Certes, il s'élève des voix pour critiquer tel ou tel aspect de cette politique nouvelle, ou pour regretter qu'elle ne puisse encore produire tous les résultats attendus. Il ne s'agit pas de dénier à qui que ce soit le droit de critique ou de proposition. Nous avons toujours intérêt à accueillir les suggestions des parlementaires, comme du reste celles des diverses organisations et de l'ensemble des citoyens.
Mais ces critiques ou ces propositions ne doivent pas remettre en cause l'essentiel, c'est-à-dire l'action de renouveau et de redressement que nous avons engagée et que nous entendons poursuivre dans l'avenir.
Le vote de confiance que je vous demande doit intervenir en toute clarté : il doit signifier, aux yeux des Français, que chacun de celles ou de ceux qui apporteront leur soutien au Gouvernement, approuve la politique menée depuis un an, accepte le programme que j'ai fixé pour les prochains mois et adhère aux grandes orientations que j'ai exposées.
Oui, la confiance que je vous demande, c'est bien cela, l'engagement de défendre la politique menée depuis un an, de défendre la politique que nous allons mener dans l'année qui vient. Comment ne pas le faire d'ailleurs, dès lors que l'on apporte au Gouvernement un soutien actif ?

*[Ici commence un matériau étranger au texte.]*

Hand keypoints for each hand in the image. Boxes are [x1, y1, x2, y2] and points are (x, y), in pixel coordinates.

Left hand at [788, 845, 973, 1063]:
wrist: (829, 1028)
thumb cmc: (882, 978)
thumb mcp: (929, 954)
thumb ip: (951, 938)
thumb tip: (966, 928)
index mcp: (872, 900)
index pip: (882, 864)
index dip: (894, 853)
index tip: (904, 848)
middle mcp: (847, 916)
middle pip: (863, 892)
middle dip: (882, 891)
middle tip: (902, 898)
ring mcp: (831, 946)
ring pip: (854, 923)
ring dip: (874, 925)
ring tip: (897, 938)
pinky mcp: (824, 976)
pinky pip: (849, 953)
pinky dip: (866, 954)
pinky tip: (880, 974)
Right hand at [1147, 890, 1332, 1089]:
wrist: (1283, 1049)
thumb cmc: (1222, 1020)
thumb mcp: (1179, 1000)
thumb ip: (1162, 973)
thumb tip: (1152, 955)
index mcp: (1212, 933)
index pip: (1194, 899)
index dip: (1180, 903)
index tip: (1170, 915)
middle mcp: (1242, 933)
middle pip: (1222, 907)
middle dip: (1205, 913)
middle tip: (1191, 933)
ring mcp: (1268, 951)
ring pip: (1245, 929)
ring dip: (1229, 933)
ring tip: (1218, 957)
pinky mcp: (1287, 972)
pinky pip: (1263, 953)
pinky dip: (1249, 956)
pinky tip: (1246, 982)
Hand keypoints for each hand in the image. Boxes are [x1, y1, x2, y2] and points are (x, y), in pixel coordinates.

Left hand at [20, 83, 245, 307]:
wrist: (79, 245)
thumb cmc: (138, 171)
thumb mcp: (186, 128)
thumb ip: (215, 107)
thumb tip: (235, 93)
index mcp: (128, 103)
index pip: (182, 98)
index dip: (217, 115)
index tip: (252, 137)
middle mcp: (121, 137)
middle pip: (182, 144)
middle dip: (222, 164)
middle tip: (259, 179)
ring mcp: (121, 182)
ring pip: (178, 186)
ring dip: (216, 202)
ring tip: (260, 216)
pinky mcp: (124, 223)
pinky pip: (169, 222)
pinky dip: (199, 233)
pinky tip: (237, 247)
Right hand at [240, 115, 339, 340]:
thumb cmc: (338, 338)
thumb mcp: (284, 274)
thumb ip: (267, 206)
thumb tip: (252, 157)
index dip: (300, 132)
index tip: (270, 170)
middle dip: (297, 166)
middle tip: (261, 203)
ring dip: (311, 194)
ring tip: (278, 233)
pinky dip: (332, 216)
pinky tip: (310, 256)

Mais cette confiance, Mesdames et Messieurs les Députés, veut dire aussi autre chose. A mes yeux, elle veut dire que la majorité doit demeurer solidaire pour préparer dans les conditions de dignité, de responsabilité, et d'union la plus large possible, l'échéance électorale de 1988. Cela suppose que nous tournions nos yeux vers l'avenir et que, forts de ce que nous aurons fait pendant deux ans, nous sachions entraîner le pays derrière nous.
Pour ma part, je suis persuadé que le grand débat de 1988 sera celui-là : soit rebrousser chemin, remettre en cause ce qui aura été fait pendant deux ans et finalement compromettre les chances de la France qui doit impérativement s'adapter au monde qui l'entoure ; soit, prenant acte de ce qui aura été fait perdant deux ans, poursuivre dans la même voie, la voie de l'assainissement, la voie de la liberté, la voie de la solidarité, la seule voie qui permette à la France d'être elle-même.
A chacun d'apprécier en conscience si, partageant ou non cette façon de voir, il décide ou non de voter la confiance. Car c'est d'un nouveau contrat entre nous qu'il s'agit : poursuivre le redressement et maintenir l'union, voilà les deux termes de ce contrat.
Si vous pensez que c'est bien ce contrat-là que nous devons conclure, alors. J'en suis certain, nous franchirons ensemble l'étape de 1988 et votre assemblée, qui a été élue pour cinq ans, pourra continuer sa tâche au service de notre pays.
Je suis certain, Mesdames et Messieurs les Députés, de pouvoir compter sur le soutien de la majorité. Je suis certain qu'elle confirmera le choix qu'elle a fait il y a un an. Je suis certain qu'elle décidera de poursuivre pendant une nouvelle année l'action dans laquelle elle s'est engagée. J'attends avec confiance votre décision.